Here is today’s podcast, which is a continuation of my talk on overcoming your fears.  The best way to overcome fear is to face it head on.  So get out there and be a do-er and a be-er.  You have what it takes and you are more than a conquer.  Be fearless!

Previous episodes are available on iTunes.

Life on the Edge: The Face of Fear

Life on the Edge…(Chapter 28-The Face of Fear)

I hit the water feet first. I don’t recall hitting the bottom and it didn’t seem like I was underwater for very long. The life vest kept me from plunging too far down. I probably wouldn’t have made the jump without it. Underwater, I felt peace and I just relaxed my entire body until I reached the surface.

When I came up, I heard the muffled sounds of cheers. I was still alive, except for a bad case of vertigo that lasted about ten or fifteen minutes.
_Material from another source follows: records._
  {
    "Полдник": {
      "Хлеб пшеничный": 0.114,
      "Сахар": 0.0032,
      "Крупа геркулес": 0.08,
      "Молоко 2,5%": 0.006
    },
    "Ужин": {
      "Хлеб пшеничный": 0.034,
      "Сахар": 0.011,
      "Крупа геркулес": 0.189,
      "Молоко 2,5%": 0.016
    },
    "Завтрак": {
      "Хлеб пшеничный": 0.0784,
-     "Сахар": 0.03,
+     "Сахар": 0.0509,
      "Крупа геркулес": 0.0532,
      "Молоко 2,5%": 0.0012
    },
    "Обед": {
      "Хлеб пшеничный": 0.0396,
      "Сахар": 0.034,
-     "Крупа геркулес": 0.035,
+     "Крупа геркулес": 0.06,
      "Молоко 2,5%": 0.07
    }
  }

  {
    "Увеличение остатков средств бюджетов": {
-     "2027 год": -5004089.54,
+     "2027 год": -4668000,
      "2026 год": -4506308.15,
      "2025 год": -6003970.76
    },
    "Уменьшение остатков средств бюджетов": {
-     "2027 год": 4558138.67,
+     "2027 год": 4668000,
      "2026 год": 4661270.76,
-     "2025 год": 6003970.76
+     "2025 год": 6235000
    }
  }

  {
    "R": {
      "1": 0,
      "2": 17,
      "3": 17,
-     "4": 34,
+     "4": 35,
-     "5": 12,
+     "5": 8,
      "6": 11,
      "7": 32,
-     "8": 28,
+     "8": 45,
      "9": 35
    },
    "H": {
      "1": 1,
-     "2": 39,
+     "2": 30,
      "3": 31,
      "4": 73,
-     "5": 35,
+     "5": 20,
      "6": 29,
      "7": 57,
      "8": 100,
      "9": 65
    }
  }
My ears were filled with water. Other than that, I was fine and so thankful that I jumped.

Now, I don’t want you to think that I’m this careless and reckless person who goes around jumping off of cliffs and doing other crazy, death defying stunts. I do exercise a great deal of caution and am sensitive to God’s direction regarding what I should and shouldn’t do.

There is a difference between godly discernment and a spirit of fear. What I felt when I was standing on the edge of that rock above the Kern River was a spirit of fear. I had witnessed many people jump off of that same cliff before me, and they were all fine. Some of them wanted to do it again.
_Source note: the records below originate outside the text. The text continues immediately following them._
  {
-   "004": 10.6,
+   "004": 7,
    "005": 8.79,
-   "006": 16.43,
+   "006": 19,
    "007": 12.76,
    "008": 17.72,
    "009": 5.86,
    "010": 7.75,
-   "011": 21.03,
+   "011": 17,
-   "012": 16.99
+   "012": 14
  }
Even after having witnessed the evidence that it was okay to jump, I still cowered. There was no reason for me to be afraid. If I had begun to drown, the guides were excellent swimmers and trained to perform daring rescues.
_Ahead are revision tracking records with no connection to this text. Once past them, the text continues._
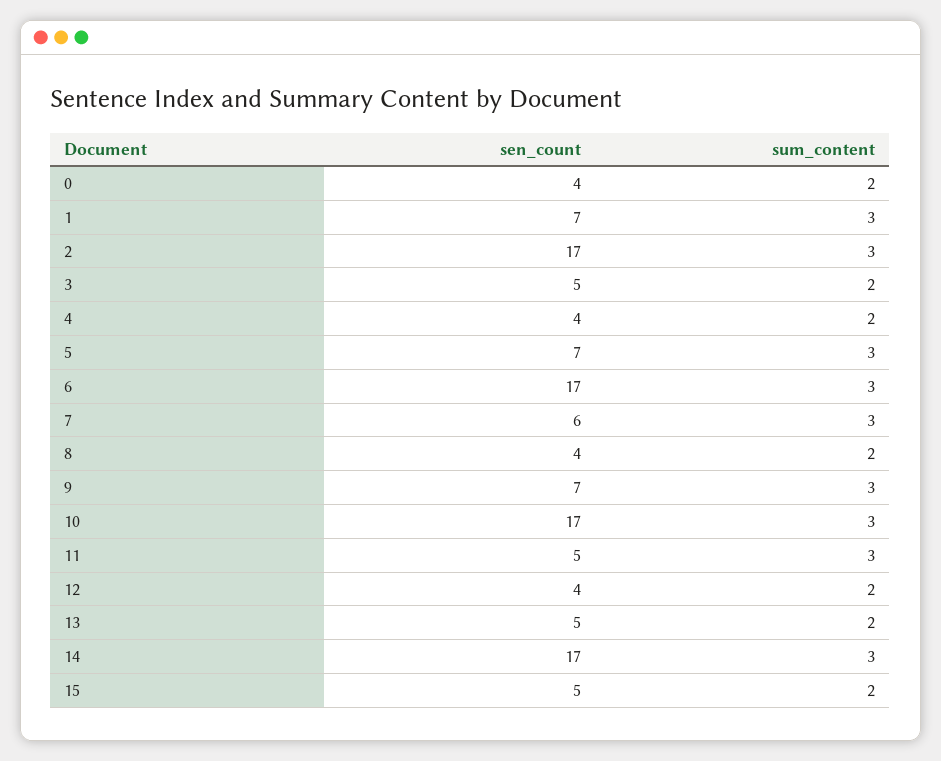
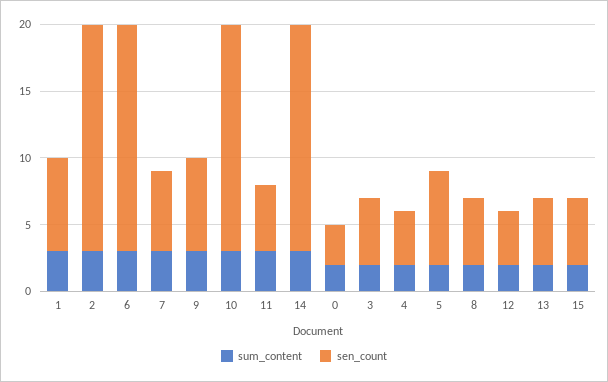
  {
    "sen_count": {
-     "0": 4,
+     "0": 3,
      "1": 7,
      "2": 17,
      "3": 5,
      "4": 4,
      "5": 7,
      "6": 17,
      "7": 6,
-     "8": 4,
+     "8": 5,
      "9": 7,
      "10": 17,
      "11": 5,
      "12": 4,
      "13": 5,
      "14": 17,
      "15": 5
    },
    "sum_content": {
      "0": 2,
      "1": 3,
      "2": 3,
      "3": 2,
      "4": 2,
-     "5": 3,
+     "5": 2,
      "6": 3,
      "7": 3,
      "8": 2,
      "9": 3,
      "10": 3,
      "11": 3,
      "12": 2,
      "13": 2,
      "14": 3,
      "15": 2
    }
  }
For God did not give us a spirit of timidity (of cowardice, of craven and cringing and fawning fear), but [He has given us a spirit] of power and of love and of calm and well-balanced mind and discipline and self-control.
2 Timothy 1:7 (Amplified)

After the rafting trip, I began to assess the past year of my life. In comparison to the previous years, I had done some pretty interesting things that, at one time, I thought I’d never do. I used to be very timid and fearful. I was a coward. I have begun to come out of my shell more and more. Every time I do something adventurous, I feel bolder and more courageous, like I can overcome anything that comes my way. I have learned to look fear in the eyes and laugh in its face.